News Feature | August 28, 2014

FDA Approves GSK's Promacta Label Expansion In SAA

By Estel Grace Masangkay

GlaxoSmithKline reported that the U.S. Food and Drug Administration (FDA) has approved the supplemental New Drug Application (sNDA) for the additional indication of Promacta (eltrombopag) in patients with severe aplastic anemia (SAA) who have had an inadequate response to immunosuppressive therapy (IST).

Eltrombopag is indicated for the treatment of thrombocytopenia in certain patients with chronic immune (idiopathic) thrombocytopenia (ITP) or chronic hepatitis C. The FDA designated eltrombopag Breakthrough Therapy status in January. GSK and its collaborator Ligand Pharmaceuticals’ application was also accepted for Priority Review in April.

Dr. Paolo Paoletti, President of Oncology at GSK, said, “Through collaboration with the National Institutes of Health, whose studies demonstrate the potential for Promacta to achieve a hematologic response in at least one lineage – red blood cells, platelets, or white blood cells – patients now have a treatment option where one didn’t previously exist.”

Severe aplastic anemia is a rare and life-threatening blood disorder in which the bone marrow’s ability to produce red blood cells, platelets, and white blood cells is diminished. The cause of SAA is yet to be completely understood but is considered to be triggered by an autoimmune response wherein the immune system attacks the blood-forming stem cells in the bone marrow. Patients with SAA are at risk for serious infections or bleeding. Around 300 to 600 new cases of SAA are diagnosed every year in the U.S.

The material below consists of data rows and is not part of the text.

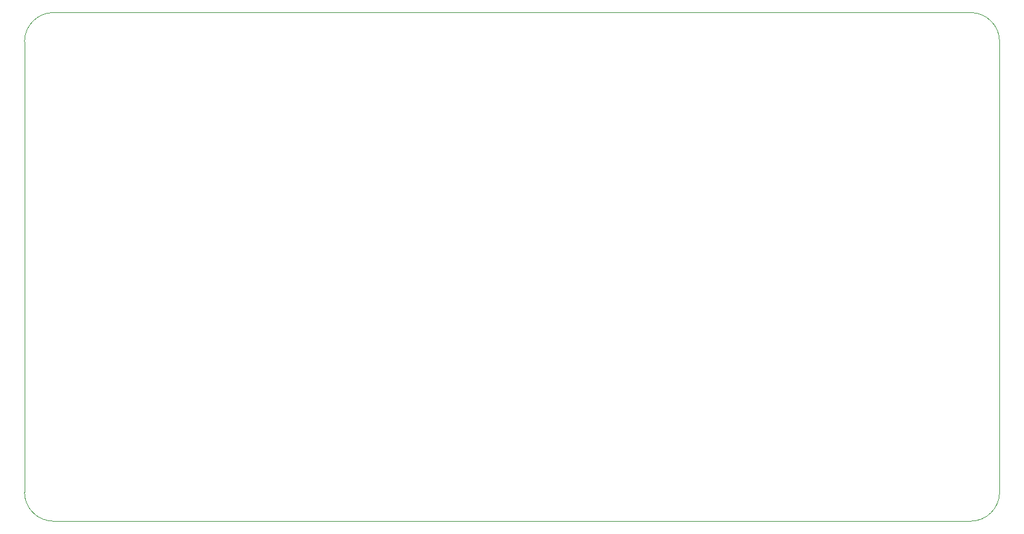
<source format=gbr>
%TF.GenerationSoftware,Altium Limited,Altium Designer,21.4.1 (30)*%
G04 Layer_Color=0*
%FSLAX45Y45*%
%MOMM*%
%TF.SameCoordinates,B516314B-6D7E-4A12-AF4E-A3036E98B02D*%
%TF.FilePolarity,Positive*%
%TF.FileFunction,Profile,NP*%
%TF.Part,Single*%
G01*
G75*
%TA.AperFunction,Profile*%
%ADD62C,0.02540*%
D62*
X400000Y0D02*
G02*
X0Y400000I0J400000D01*
G01*
Y6600000D01*
D02*
G02*
X400000Y7000000I400000J0D01*
G01*
X13000000D01*
D02*
G02*
X13400000Y6600000I0J-400000D01*
G01*
Y400000D01*
D02*
G02*
X13000000Y0I-400000J0D01*
G01*
X400000D01*
%TF.MD5,32847a8e2252102240ddc1bc2b2fcf37*%
M02*

</source>
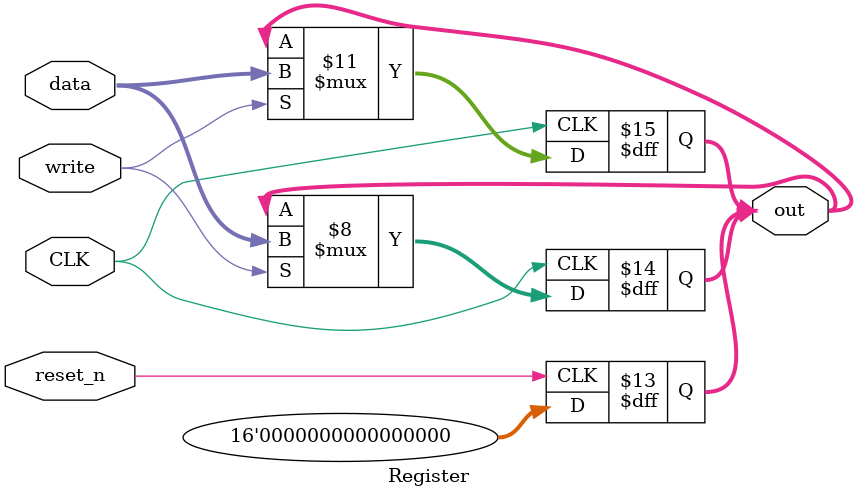
<source format=v>



module Register(
    input write,
    input CLK,
    input [15:0] data,
    input reset_n,
    output [15:0] out
    );
    
    reg[15:0] out;
    
    
    
    initial out<=2'bxxxxxxxxxxxxxxxx;
    
    always @(posedge CLK) begin
    
        if(write==1 ) out<=data;
        else out<=out;    
    end  
    
    //added
    always @(negedge CLK) begin
    
        if(write==1 ) out<=data;
        else out<=out;    
    end
    
    always @(negedge reset_n) begin
        out<=0;
    end
    
   // always@ (out) $display("RF changed : %h", out);
    
endmodule
</source>
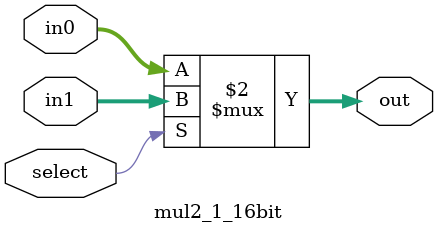
<source format=v>
`include "define.v"

module mul2_1_16bit(
		in0, 
		in1,
		select,
		out);
		
	input[15:0] in0,in1;
	input select;
	output[15:0] out;
	
	assign out = (select == 0) ? in0 : in1;
	
endmodule
</source>
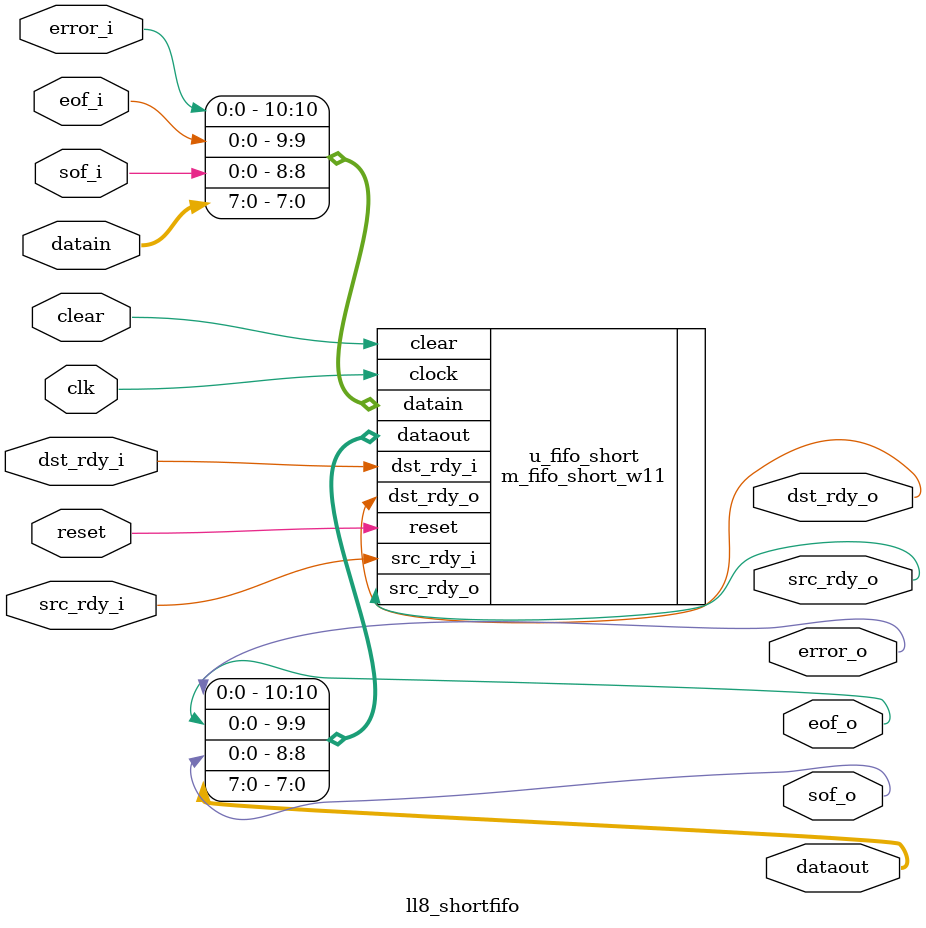
<source format=v>
`timescale 1ns / 1ps
module ll8_shortfifo
  (input clk, input reset, input clear,
   input [7:0] datain, input sof_i, input eof_i, input error_i, input src_rdy_i, output dst_rdy_o,
   output [7:0] dataout, output sof_o, output eof_o, output error_o, output src_rdy_o, input dst_rdy_i);

   //fifo_short #(.WIDTH(11)) fifo_short
   //  (.clk(clk), .reset(reset), .clear(clear),
   //   .datain({error_i,eof_i,sof_i,datain}), .src_rdy_i(src_rdy_i), .dst_rdy_o(dst_rdy_o),
   //   .dataout({error_o,eof_o,sof_o,dataout}), .src_rdy_o(src_rdy_o), .dst_rdy_i(dst_rdy_i));

   m_fifo_short_w11 u_fifo_short
     (.clock(clk), .reset(reset), .clear(clear),
      .datain({error_i,eof_i,sof_i,datain}), .src_rdy_i(src_rdy_i), .dst_rdy_o(dst_rdy_o),
      .dataout({error_o,eof_o,sof_o,dataout}), .src_rdy_o(src_rdy_o), .dst_rdy_i(dst_rdy_i));



endmodule

</source>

Standard treatments include immunosuppressive therapy (IST) or hematopoietic stem cell transplantation. As of present, SAA patients who had insufficient response to IST or are ineligible for hematopoietic stem cell transplantation have no established standard of care options.

Eltrombopag’s approval was based on the positive results of the single center, single arm, open label Phase II study where eltrombopag achieved a hematologic response in patients treated with the drug. The study was sponsored and conducted by the National Heart, Lung, and Blood Institute (NHLBI) at the National Institutes of Health (NIH).